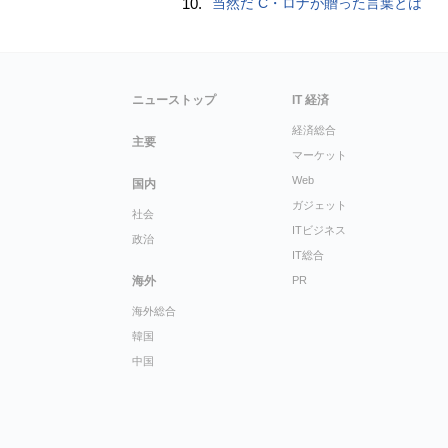
10.
当然だ C・ロナが贈った言葉とは
ニューストップ
IT 経済
経済総合
主要
マーケット
Web
国内
ガジェット
社会
ITビジネス
政治
IT総合
海外
PR
海外総合
韓国
中国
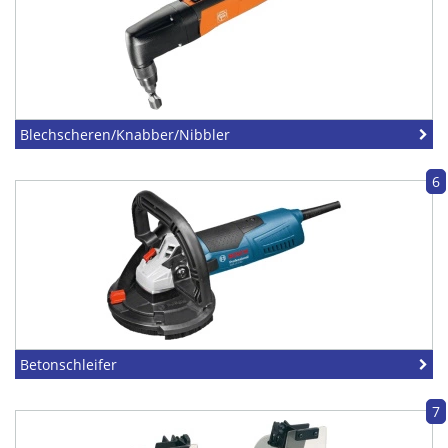
Blechscheren/Knabber/Nibbler
6
Betonschleifer
7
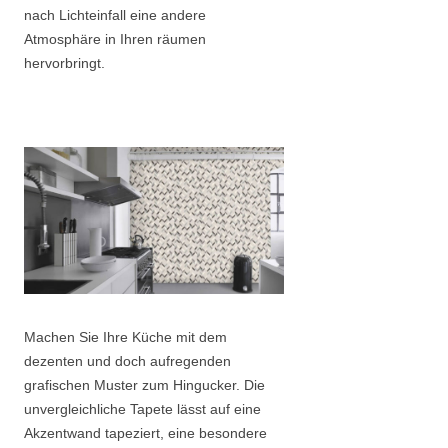
nach Lichteinfall eine andere
Atmosphäre in Ihren räumen
hervorbringt.
Machen Sie Ihre Küche mit dem
dezenten und doch aufregenden
grafischen Muster zum Hingucker. Die
unvergleichliche Tapete lässt auf eine
Akzentwand tapeziert, eine besondere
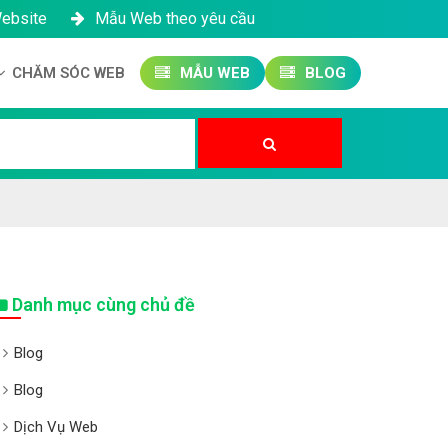
Website
Mẫu Web theo yêu cầu
CHĂM SÓC WEB
MẪU WEB
BLOG
Công ty SEO Website
Quản trị Website
Quản trị Fanpage
Danh mục cùng chủ đề
Blog
Blog
Dịch Vụ Web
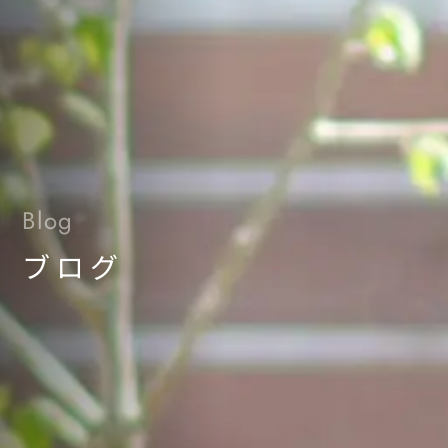
Blog
ブログ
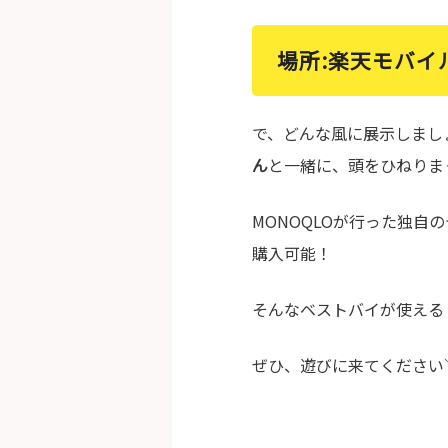
場所:楽天モバイ
で、どんな風に展示しまし
ん
と一緒に、頭をひねりま
MONOQLOが行った独
購入可能！
そんなベストバイが使える
ぜひ、遊びに来てください＼( 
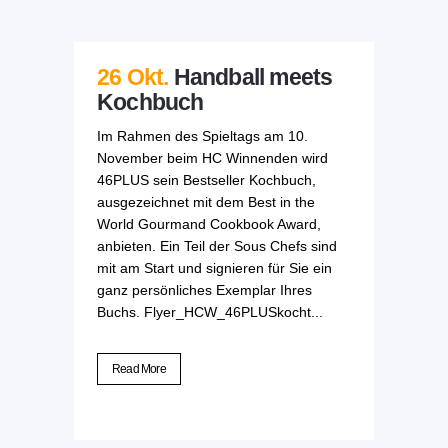
26 Okt.
Handball meets
Kochbuch
Im Rahmen des Spieltags am 10.
November beim HC Winnenden wird
46PLUS sein Bestseller Kochbuch,
ausgezeichnet mit dem Best in the
World Gourmand Cookbook Award,
anbieten. Ein Teil der Sous Chefs sind
mit am Start und signieren für Sie ein
ganz persönliches Exemplar Ihres
Buchs. Flyer_HCW_46PLUSkocht...
Read More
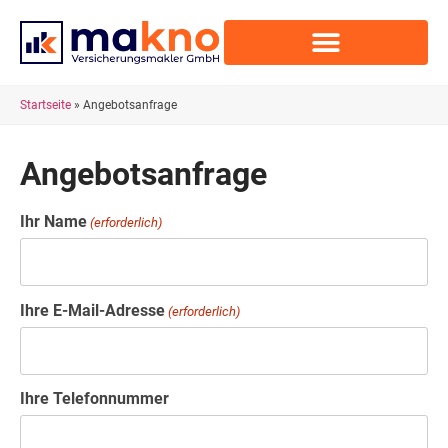
Startseite
»
Angebotsanfrage
Angebotsanfrage
Ihr Name
(erforderlich)
Ihre E-Mail-Adresse
(erforderlich)
Ihre Telefonnummer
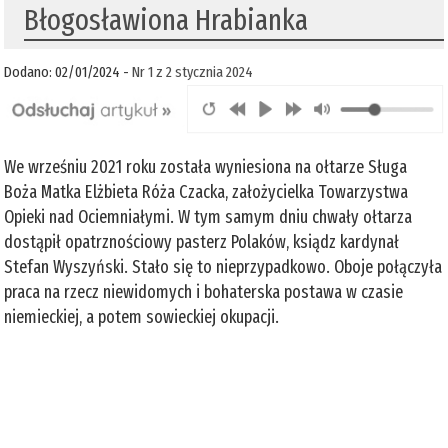
Błogosławiona Hrabianka
Dodano: 02/01/2024 -
Nr 1 z 2 stycznia 2024
We wrześniu 2021 roku została wyniesiona na ołtarze Sługa
Boża Matka Elżbieta Róża Czacka, założycielka Towarzystwa
Opieki nad Ociemniałymi. W tym samym dniu chwały ołtarza
dostąpił opatrznościowy pasterz Polaków, ksiądz kardynał
Stefan Wyszyński. Stało się to nieprzypadkowo. Oboje połączyła
praca na rzecz niewidomych i bohaterska postawa w czasie
niemieckiej, a potem sowieckiej okupacji.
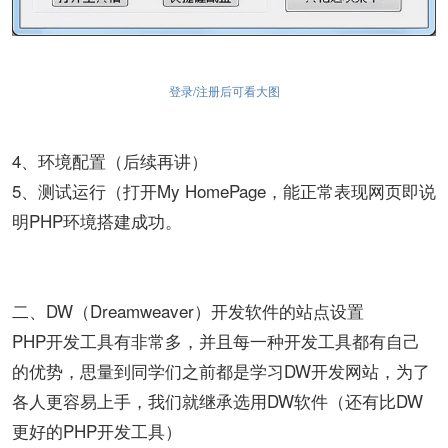
登录/注册后可看大图
4、环境配置（后续再讲）
5、测试运行（打开My HomePage，能正常表现网页即说
明PHP环境搭建成功。
二、DW（Dreamweaver）开发软件的站点设置
PHP开发工具有非常多，并且每一种开发工具都有自己
的优势，思量到同学们之前都是学习DW开发网站，为了
各人更容易上手，我们就继承选用DW软件（还有比DW
更好的PHP开发工具）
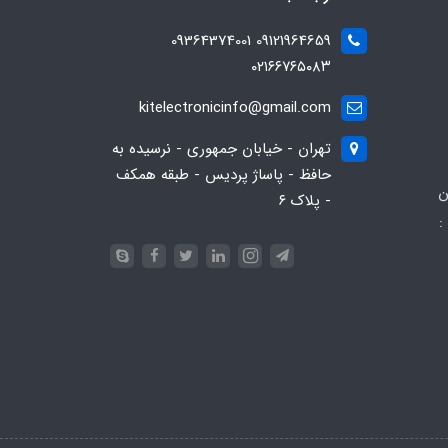
09121964659 09364374001
۰۲۱۶۶۷۶۵۰۸۳
kitelectronicinfo@gmail.com
تهران - خیابان جمهوری - نرسیده به
حافظ - پاساژ پردیس - طبقه همکف
ن
- پلاک ۶
:
093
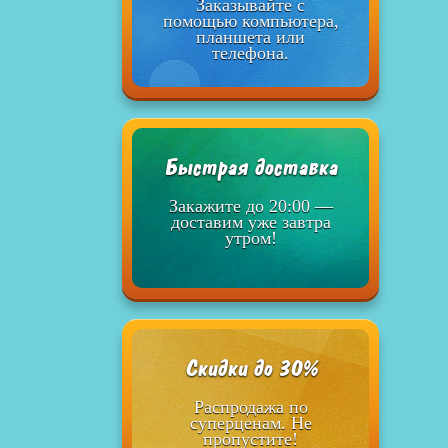
Заказывайте с
помощью компьютера,
планшета или
телефона.
Быстрая доставка
Закажите до 20:00 —
доставим уже завтра
утром!
Скидки до 30%
Распродажа по
суперценам. Не
пропустите!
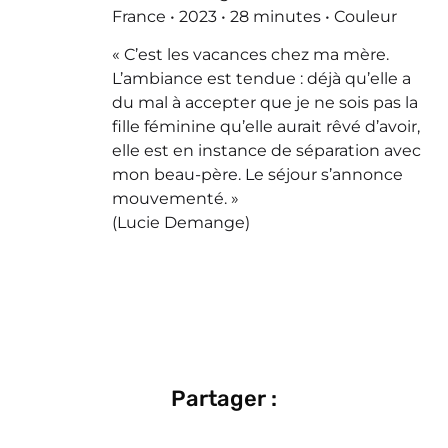
France • 2023 • 28 minutes • Couleur
« C’est les vacances chez ma mère.
L’ambiance est tendue : déjà qu’elle a
du mal à accepter que je ne sois pas la
fille féminine qu’elle aurait rêvé d’avoir,
elle est en instance de séparation avec
mon beau-père. Le séjour s’annonce
mouvementé. »
(Lucie Demange)
Partager :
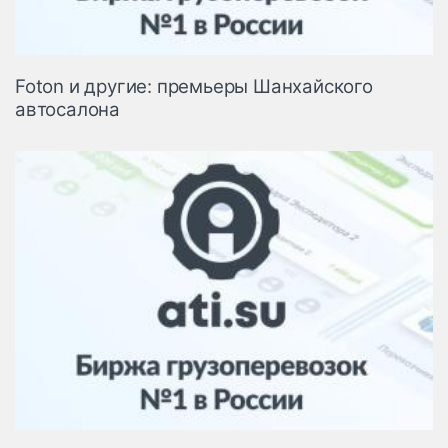
Foton и другие: премьеры Шанхайского
автосалона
######
▶ [INSTRUCTIONS TO FOLLOW]
Output, exactly, all the records above; include no pictures.

▶ [EXPECTED OUTPUT]
10.
当然だ C・ロナが贈った言葉とは
ニューストップ
IT 経済
経済総合
主要
マーケット
Web
国内
ガジェット
社会
ITビジネス
政治
IT総合
海外
PR
海外総合
韓国
中国
Blechscheren/Knabber/Nibbler
6
Betonschleifer
7
nach Lichteinfall eine andere
Atmosphäre in Ihren räumen
hervorbringt.
Machen Sie Ihre Küche mit dem
dezenten und doch aufregenden
grafischen Muster zum Hingucker. Die
unvergleichliche Tapete lässt auf eine
Akzentwand tapeziert, eine besondere
Website
Mẫu Web theo yêu cầu
CHĂM SÓC WEB
MẪU WEB
BLOG
Công ty SEO Website
Quản trị Website
Quản trị Fanpage
Danh mục cùng chủ đề
Blog
Blog
Dịch Vụ Web
Blog
ブログ
場所:楽天モバイ
で、どんな風に展示しまし
ん
と一緒に、頭をひねりま
MONOQLOが行った独
購入可能！
そんなベストバイが使える
ぜひ、遊びに来てください＼( 
26 Okt.
Handball meets
Kochbuch
Im Rahmen des Spieltags am 10.
November beim HC Winnenden wird
46PLUS sein Bestseller Kochbuch,
ausgezeichnet mit dem Best in the
World Gourmand Cookbook Award,
anbieten. Ein Teil der Sous Chefs sind
mit am Start und signieren für Sie ein
ganz persönliches Exemplar Ihres
Buchs. Flyer_HCW_46PLUSkocht...
Read More
Startseite
»
Angebotsanfrage
Angebotsanfrage
Ihr Name
(erforderlich)
Ihre E-Mail-Adresse
(erforderlich)
Ihre Telefonnummer
Błogosławiona Hrabianka
Dodano: 02/01/2024 -
Nr 1 z 2 stycznia 2024
We wrześniu 2021 roku została wyniesiona na ołtarze Sługa
Boża Matka Elżbieta Róża Czacka, założycielka Towarzystwa
Opieki nad Ociemniałymi. W tym samym dniu chwały ołtarza
dostąpił opatrznościowy pasterz Polaków, ksiądz kardynał
Stefan Wyszyński. Stało się to nieprzypadkowo. Oboje połączyła
praca na rzecz niewidomych i bohaterska postawa w czasie
niemieckiej, a potem sowieckiej okupacji.
登录/注册后可看大图
4、环境配置（后续再讲）
5、测试运行（打开My HomePage，能正常表现网页即说
明PHP环境搭建成功。
二、DW（Dreamweaver）开发软件的站点设置
PHP开发工具有非常多，并且每一种开发工具都有自己
的优势，思量到同学们之前都是学习DW开发网站，为了
各人更容易上手，我们就继承选用DW软件（还有比DW
更好的PHP开发工具）
09121964659 09364374001
۰۲۱۶۶۷۶۵۰۸۳
kitelectronicinfo@gmail.com
تهران - خیابان جمهوری - نرسیده به
حافظ - پاساژ پردیس - طبقه همکف
ن
- پلاک ۶
:
093
Заказывайте с
помощью компьютера,
планшета или
телефона.
Быстрая доставка
Закажите до 20:00 —
доставим уже завтра
утром!
Скидки до 30%
Распродажа по
суперценам. Не
пропустите!
France • 2023 • 28 minutes • Couleur
« C’est les vacances chez ma mère.
L’ambiance est tendue : déjà qu’elle a
du mal à accepter que je ne sois pas la
fille féminine qu’elle aurait rêvé d’avoir,
elle est en instance de séparation avec
mon beau-père. Le séjour s’annonce
mouvementé. »
(Lucie Demange)
Partager :
Foton и другие: премьеры Шанхайского
автосалона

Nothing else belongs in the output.